## Source records
========================

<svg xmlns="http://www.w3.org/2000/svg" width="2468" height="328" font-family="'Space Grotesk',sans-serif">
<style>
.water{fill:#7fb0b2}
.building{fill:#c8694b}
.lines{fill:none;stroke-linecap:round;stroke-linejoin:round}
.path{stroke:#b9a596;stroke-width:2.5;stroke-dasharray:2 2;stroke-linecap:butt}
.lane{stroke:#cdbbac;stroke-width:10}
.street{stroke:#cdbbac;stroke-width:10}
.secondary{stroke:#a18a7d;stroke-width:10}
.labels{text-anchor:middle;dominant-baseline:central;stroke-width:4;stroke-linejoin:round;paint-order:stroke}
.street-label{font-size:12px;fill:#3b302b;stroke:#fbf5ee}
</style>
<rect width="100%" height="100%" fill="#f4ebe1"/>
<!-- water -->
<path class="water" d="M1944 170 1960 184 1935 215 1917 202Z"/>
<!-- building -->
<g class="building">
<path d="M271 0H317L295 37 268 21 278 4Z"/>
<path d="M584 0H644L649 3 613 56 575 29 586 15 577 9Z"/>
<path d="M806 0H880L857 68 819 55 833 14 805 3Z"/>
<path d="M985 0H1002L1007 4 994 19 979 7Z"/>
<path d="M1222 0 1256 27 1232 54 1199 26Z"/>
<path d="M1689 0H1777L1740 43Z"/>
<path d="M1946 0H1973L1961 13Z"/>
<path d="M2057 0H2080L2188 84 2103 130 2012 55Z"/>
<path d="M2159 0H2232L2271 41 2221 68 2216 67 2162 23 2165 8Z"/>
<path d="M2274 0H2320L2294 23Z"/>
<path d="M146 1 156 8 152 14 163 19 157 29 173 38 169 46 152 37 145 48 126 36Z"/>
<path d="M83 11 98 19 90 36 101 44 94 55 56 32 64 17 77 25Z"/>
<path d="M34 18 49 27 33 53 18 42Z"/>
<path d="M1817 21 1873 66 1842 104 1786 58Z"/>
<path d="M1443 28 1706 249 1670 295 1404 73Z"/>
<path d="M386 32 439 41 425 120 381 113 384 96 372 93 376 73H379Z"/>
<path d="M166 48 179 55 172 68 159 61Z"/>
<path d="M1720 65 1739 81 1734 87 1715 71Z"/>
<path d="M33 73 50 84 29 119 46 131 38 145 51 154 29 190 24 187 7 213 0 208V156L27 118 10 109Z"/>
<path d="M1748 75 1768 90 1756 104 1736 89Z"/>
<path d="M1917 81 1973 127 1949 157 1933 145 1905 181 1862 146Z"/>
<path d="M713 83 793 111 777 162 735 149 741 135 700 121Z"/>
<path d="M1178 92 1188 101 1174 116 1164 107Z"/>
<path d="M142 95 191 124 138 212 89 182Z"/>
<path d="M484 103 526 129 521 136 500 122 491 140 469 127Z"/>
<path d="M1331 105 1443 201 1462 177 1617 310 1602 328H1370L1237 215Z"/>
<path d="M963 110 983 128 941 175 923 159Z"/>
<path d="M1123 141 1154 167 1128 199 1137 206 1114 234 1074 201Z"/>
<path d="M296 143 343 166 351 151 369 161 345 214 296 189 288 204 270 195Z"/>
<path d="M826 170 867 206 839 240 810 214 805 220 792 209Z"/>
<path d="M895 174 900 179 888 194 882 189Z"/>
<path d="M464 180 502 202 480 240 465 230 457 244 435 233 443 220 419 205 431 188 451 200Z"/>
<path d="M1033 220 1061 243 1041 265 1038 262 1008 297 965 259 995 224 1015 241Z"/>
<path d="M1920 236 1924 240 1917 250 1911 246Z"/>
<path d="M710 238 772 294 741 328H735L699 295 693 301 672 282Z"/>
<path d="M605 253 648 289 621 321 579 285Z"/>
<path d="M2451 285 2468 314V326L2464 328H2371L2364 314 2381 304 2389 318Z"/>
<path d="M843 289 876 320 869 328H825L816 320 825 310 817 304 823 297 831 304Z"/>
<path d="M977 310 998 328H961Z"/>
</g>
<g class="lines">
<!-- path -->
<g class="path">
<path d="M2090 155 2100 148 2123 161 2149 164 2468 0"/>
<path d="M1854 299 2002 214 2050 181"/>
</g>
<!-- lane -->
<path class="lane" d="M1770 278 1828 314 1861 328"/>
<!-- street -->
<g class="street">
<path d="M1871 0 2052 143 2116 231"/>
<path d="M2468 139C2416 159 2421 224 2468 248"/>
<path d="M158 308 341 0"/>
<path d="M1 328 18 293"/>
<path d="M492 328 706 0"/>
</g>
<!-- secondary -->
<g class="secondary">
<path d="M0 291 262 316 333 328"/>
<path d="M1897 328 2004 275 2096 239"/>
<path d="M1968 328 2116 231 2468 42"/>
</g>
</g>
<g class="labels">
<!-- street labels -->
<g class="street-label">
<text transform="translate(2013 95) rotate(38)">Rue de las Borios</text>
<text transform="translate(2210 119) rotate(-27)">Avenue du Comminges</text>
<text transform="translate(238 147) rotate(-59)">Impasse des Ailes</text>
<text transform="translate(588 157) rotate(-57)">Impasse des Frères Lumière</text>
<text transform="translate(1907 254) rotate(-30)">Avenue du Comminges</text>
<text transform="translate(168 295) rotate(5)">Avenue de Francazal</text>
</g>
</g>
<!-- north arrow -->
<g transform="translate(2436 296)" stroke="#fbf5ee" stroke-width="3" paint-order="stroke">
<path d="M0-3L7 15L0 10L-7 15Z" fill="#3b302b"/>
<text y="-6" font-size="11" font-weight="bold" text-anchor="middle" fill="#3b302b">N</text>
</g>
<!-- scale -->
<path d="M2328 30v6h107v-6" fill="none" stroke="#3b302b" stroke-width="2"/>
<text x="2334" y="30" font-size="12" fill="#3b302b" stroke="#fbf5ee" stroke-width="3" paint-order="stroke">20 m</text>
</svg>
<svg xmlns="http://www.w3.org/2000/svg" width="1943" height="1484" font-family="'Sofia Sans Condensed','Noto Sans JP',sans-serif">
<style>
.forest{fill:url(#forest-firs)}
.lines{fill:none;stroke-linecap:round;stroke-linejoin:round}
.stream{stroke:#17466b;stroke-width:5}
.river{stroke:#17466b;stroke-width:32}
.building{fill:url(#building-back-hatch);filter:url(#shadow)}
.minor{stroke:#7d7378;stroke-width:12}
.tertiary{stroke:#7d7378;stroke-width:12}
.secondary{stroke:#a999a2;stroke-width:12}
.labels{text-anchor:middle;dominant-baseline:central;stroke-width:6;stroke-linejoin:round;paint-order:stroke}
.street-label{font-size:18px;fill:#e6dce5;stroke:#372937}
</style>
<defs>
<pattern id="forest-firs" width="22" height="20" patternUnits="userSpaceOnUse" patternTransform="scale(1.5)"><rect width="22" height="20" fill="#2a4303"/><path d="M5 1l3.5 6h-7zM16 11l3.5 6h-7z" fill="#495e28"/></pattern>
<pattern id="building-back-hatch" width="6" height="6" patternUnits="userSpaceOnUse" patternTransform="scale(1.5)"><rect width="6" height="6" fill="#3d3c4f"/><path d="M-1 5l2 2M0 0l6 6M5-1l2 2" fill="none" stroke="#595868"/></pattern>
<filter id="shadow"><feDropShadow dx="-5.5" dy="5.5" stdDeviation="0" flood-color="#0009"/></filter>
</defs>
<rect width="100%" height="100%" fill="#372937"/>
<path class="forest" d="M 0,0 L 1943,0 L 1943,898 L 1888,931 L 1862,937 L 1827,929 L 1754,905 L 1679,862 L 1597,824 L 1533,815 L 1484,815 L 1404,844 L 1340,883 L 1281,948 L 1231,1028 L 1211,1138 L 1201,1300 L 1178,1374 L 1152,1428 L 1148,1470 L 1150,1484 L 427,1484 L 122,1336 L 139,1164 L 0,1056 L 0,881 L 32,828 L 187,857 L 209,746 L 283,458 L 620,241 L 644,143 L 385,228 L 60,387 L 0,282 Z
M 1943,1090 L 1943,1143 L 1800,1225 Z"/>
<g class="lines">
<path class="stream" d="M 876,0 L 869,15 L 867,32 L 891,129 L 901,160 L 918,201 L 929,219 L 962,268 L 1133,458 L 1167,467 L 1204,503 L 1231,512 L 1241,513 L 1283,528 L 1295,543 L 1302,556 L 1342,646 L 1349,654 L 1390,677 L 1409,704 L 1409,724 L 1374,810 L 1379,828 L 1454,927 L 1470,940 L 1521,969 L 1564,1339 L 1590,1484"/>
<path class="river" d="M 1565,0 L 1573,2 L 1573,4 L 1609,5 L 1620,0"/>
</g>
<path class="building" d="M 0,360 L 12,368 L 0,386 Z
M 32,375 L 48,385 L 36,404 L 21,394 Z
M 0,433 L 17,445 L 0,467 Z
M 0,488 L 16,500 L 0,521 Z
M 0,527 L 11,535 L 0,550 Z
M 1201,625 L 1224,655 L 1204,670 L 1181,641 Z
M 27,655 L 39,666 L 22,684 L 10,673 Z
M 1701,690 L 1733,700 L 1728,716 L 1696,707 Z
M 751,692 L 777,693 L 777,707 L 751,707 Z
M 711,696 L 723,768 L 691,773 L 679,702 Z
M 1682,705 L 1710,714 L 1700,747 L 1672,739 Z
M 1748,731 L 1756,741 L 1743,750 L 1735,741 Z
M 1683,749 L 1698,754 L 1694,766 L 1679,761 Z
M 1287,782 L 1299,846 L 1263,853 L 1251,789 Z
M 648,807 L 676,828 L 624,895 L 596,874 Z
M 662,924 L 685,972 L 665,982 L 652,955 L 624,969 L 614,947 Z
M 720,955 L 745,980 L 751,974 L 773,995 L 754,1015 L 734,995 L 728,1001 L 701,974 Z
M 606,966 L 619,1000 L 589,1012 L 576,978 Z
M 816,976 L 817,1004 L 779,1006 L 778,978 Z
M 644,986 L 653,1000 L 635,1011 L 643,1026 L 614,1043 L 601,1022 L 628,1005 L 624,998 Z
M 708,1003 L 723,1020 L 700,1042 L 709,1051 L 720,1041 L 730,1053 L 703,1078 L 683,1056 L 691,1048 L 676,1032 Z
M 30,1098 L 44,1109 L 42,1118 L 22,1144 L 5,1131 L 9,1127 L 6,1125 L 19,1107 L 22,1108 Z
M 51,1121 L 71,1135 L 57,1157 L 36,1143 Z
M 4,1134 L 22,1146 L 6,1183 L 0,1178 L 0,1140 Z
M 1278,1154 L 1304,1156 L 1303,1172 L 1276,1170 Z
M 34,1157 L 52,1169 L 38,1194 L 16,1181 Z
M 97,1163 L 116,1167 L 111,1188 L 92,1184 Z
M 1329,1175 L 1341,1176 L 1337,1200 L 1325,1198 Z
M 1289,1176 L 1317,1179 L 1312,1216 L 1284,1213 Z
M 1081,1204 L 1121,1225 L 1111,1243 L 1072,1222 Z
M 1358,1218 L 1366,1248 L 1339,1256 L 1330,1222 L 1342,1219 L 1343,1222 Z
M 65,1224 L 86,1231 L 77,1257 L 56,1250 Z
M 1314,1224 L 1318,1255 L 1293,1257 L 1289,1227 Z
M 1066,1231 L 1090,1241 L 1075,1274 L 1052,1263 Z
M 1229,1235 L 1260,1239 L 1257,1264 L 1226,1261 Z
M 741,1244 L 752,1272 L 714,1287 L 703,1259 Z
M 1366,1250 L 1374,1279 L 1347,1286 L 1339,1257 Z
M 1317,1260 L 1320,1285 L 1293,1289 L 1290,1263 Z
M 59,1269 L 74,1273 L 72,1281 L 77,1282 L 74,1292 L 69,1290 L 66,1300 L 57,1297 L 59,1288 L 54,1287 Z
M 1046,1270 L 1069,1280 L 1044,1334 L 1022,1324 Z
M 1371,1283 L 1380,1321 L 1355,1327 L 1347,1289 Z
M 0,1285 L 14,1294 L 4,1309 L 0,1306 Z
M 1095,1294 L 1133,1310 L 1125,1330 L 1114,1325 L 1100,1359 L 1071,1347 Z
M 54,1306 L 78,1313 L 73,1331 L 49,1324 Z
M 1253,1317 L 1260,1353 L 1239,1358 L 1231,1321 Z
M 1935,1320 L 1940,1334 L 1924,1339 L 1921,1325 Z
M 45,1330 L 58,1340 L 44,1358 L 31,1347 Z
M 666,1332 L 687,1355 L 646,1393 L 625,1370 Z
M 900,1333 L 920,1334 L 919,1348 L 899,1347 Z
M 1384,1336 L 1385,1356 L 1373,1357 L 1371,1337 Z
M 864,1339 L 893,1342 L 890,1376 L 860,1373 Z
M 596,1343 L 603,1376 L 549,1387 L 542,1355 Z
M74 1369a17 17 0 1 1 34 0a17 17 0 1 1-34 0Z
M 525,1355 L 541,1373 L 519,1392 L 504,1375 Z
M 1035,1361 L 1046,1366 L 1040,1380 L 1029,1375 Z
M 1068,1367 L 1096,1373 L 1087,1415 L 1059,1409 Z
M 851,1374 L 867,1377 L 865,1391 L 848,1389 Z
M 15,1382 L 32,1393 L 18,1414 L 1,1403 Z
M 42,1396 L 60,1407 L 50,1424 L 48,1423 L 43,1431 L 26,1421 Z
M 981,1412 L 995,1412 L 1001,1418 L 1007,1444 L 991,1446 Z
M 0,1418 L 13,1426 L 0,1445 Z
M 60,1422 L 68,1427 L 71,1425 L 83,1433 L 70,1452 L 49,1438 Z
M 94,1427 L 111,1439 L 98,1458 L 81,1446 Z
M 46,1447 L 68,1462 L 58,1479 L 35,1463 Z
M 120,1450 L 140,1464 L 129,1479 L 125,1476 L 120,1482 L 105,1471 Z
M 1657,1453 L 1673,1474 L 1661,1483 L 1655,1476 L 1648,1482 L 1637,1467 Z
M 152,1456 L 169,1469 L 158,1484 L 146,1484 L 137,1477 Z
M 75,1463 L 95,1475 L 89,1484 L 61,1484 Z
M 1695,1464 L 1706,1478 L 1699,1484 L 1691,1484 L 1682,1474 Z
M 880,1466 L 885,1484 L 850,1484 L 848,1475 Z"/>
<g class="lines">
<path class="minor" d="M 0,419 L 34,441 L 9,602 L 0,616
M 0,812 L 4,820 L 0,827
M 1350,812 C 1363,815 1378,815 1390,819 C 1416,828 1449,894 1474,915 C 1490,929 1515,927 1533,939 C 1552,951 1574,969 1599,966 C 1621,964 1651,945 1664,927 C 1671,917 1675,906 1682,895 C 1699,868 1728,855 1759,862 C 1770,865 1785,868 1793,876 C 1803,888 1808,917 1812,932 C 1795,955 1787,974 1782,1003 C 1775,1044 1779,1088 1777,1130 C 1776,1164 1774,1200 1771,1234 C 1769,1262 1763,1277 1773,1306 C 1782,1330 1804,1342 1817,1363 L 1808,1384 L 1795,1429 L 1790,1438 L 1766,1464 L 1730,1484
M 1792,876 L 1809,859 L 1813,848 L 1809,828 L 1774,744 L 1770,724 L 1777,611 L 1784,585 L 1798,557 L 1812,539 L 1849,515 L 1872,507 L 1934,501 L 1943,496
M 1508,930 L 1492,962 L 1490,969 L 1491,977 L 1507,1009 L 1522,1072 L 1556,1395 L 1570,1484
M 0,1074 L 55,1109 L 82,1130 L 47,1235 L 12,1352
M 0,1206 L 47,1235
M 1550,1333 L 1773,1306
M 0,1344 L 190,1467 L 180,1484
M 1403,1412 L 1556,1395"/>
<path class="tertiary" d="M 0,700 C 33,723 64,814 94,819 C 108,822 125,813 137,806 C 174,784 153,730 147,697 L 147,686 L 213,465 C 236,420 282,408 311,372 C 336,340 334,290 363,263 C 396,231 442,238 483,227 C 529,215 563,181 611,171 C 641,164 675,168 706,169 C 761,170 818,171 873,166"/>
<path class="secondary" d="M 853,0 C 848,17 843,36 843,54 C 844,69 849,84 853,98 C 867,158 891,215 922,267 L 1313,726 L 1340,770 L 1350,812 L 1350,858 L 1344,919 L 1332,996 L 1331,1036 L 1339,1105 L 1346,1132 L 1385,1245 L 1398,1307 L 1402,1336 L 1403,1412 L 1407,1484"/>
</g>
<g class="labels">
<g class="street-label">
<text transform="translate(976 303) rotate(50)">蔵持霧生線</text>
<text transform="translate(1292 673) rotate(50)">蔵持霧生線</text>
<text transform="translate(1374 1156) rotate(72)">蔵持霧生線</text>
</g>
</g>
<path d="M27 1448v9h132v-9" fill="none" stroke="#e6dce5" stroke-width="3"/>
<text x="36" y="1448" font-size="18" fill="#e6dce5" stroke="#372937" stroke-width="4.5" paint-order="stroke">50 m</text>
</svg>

========================

Could you write out, exactly as they stand, only the lines above that begin at the line with "278 1828 314" and stop after the line with "<!-- north arrow -->"?

## Answer for the task
<path class="lane" d="M1770 278 1828 314 1861 328"/>
<!-- street -->
<g class="street">
<path d="M1871 0 2052 143 2116 231"/>
<path d="M2468 139C2416 159 2421 224 2468 248"/>
<path d="M158 308 341 0"/>
<path d="M1 328 18 293"/>
<path d="M492 328 706 0"/>
</g>
<!-- secondary -->
<g class="secondary">
<path d="M0 291 262 316 333 328"/>
<path d="M1897 328 2004 275 2096 239"/>
<path d="M1968 328 2116 231 2468 42"/>
</g>
</g>
<g class="labels">
<!-- street labels -->
<g class="street-label">
<text transform="translate(2013 95) rotate(38)">Rue de las Borios</text>
<text transform="translate(2210 119) rotate(-27)">Avenue du Comminges</text>
<text transform="translate(238 147) rotate(-59)">Impasse des Ailes</text>
<text transform="translate(588 157) rotate(-57)">Impasse des Frères Lumière</text>
<text transform="translate(1907 254) rotate(-30)">Avenue du Comminges</text>
<text transform="translate(168 295) rotate(5)">Avenue de Francazal</text>
</g>
</g>
<!-- north arrow -->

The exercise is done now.